How to complete this task -> Write out exactly the lines below that run from the one containing "2: (381, 285, 3.83)" through the one containing "16: (40, 316, 1.94)", both included, with no other lines.

Provided material ->

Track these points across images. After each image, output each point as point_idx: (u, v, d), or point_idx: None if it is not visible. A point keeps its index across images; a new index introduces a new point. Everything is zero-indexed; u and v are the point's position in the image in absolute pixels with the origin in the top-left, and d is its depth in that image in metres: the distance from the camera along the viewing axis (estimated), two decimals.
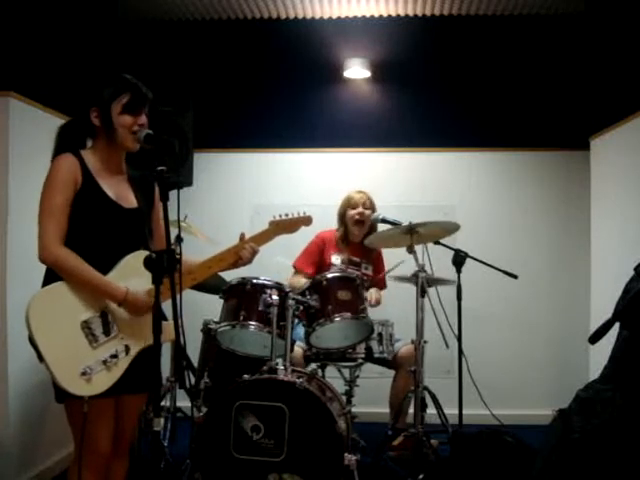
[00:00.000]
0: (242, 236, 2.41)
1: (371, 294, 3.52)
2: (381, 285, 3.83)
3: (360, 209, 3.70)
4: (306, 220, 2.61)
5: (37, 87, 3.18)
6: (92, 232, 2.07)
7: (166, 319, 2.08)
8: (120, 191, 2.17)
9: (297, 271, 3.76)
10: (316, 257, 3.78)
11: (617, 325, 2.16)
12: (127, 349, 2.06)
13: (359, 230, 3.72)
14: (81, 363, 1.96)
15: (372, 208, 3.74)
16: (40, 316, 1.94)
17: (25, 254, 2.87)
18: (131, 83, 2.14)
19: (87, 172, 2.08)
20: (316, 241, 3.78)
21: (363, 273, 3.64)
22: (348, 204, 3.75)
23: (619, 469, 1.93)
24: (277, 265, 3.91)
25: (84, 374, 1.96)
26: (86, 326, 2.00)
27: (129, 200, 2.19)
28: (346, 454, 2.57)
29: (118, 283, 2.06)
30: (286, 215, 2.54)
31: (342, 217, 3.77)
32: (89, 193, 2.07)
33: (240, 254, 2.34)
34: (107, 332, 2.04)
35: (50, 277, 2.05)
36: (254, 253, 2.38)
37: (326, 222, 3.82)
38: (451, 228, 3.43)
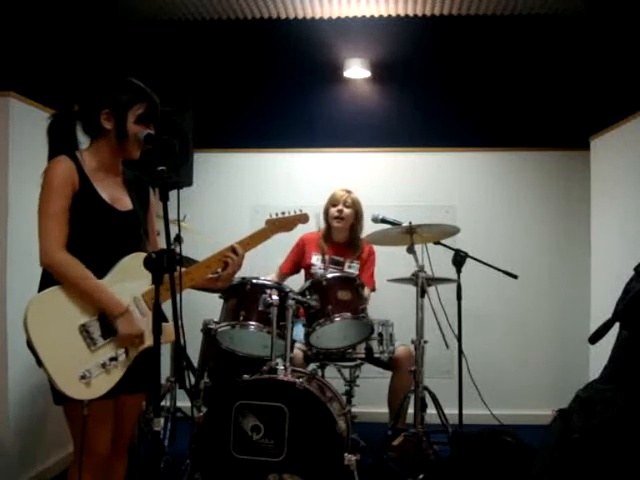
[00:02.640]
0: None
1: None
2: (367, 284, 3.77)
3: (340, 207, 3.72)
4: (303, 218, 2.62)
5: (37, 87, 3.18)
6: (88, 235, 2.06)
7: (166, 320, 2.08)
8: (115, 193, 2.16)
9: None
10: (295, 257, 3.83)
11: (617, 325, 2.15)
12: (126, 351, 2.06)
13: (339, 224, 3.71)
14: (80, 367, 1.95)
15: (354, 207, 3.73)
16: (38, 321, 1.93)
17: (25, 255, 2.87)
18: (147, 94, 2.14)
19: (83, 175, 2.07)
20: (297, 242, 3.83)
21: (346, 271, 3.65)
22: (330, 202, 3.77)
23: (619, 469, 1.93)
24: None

* * *

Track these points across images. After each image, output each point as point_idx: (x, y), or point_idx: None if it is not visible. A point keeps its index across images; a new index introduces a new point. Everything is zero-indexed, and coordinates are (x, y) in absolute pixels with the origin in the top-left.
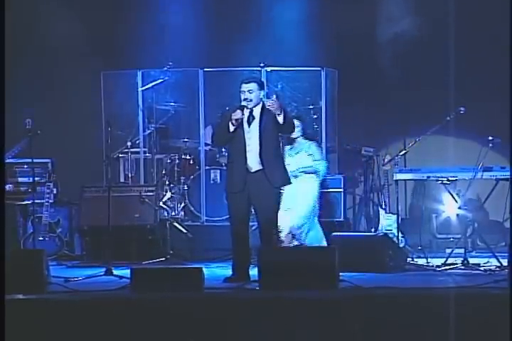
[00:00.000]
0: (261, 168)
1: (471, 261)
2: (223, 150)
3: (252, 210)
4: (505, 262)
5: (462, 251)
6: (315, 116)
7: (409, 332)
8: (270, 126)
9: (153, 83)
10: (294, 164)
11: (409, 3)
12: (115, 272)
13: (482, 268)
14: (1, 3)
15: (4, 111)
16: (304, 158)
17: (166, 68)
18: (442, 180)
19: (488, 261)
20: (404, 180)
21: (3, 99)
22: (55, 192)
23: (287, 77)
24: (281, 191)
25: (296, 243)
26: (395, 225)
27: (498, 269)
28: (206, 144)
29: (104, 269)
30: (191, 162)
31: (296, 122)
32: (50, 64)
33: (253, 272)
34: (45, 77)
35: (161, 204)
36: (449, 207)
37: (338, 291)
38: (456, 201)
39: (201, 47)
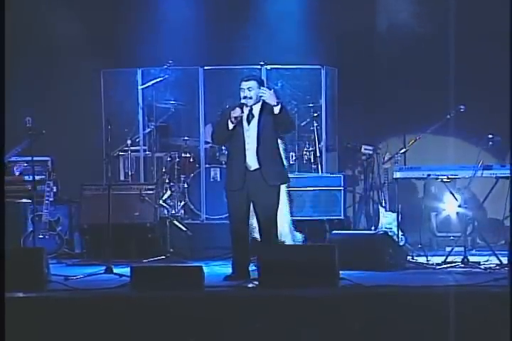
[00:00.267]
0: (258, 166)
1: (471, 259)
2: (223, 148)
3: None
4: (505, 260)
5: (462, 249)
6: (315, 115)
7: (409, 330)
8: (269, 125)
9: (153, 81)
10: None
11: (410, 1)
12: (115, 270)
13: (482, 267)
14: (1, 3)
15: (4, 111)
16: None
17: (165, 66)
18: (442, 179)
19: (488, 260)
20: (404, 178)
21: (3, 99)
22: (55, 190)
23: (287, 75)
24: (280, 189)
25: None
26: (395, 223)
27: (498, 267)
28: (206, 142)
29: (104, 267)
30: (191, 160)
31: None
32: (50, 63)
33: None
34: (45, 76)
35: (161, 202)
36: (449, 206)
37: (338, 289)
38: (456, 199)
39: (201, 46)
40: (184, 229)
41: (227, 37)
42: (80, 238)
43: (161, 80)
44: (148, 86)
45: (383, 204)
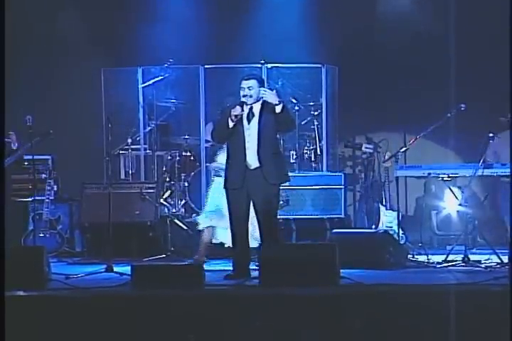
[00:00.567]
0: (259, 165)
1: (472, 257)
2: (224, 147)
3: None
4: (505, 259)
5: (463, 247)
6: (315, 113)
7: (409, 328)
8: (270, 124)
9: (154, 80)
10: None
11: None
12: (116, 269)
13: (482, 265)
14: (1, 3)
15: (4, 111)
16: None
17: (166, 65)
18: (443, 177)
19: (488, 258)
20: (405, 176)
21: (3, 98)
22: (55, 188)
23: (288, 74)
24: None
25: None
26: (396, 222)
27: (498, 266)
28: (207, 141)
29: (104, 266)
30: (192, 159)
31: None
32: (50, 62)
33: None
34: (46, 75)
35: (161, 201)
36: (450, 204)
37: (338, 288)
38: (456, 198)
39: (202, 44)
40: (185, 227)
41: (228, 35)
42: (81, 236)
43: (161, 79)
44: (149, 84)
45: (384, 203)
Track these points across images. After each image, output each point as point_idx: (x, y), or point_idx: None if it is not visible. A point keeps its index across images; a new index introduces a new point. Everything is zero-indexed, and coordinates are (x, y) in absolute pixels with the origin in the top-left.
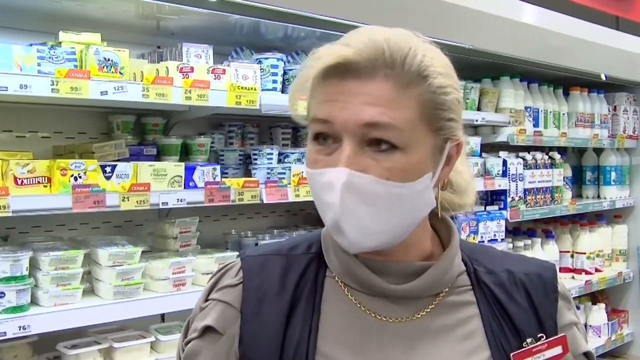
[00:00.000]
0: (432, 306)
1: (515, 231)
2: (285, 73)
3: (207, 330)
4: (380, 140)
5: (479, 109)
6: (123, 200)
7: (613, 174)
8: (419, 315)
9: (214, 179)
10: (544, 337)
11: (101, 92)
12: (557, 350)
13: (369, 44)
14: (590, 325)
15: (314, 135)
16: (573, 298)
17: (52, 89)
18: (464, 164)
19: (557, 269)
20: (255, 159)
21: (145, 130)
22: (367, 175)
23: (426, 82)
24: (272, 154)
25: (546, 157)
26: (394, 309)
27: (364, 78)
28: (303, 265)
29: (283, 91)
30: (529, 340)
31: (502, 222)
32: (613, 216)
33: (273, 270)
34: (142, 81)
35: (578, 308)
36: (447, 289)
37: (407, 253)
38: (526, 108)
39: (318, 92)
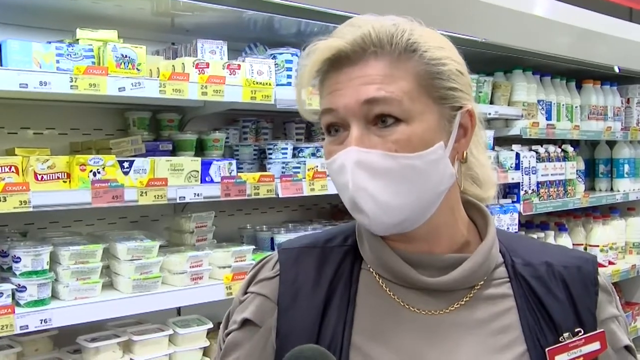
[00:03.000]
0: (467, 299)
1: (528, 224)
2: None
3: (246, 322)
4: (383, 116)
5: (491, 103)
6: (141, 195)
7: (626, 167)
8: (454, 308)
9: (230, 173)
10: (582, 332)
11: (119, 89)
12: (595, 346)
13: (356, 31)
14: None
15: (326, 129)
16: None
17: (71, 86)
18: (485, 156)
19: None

Result of the exercise ->
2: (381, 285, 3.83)
3: (360, 209, 3.70)
4: (306, 220, 2.61)
5: (37, 87, 3.18)
6: (92, 232, 2.07)
7: (166, 319, 2.08)
8: (120, 191, 2.17)
9: (297, 271, 3.76)
10: (316, 257, 3.78)
11: (617, 325, 2.16)
12: (127, 349, 2.06)
13: (359, 230, 3.72)
14: (81, 363, 1.96)
15: (372, 208, 3.74)
16: (40, 316, 1.94)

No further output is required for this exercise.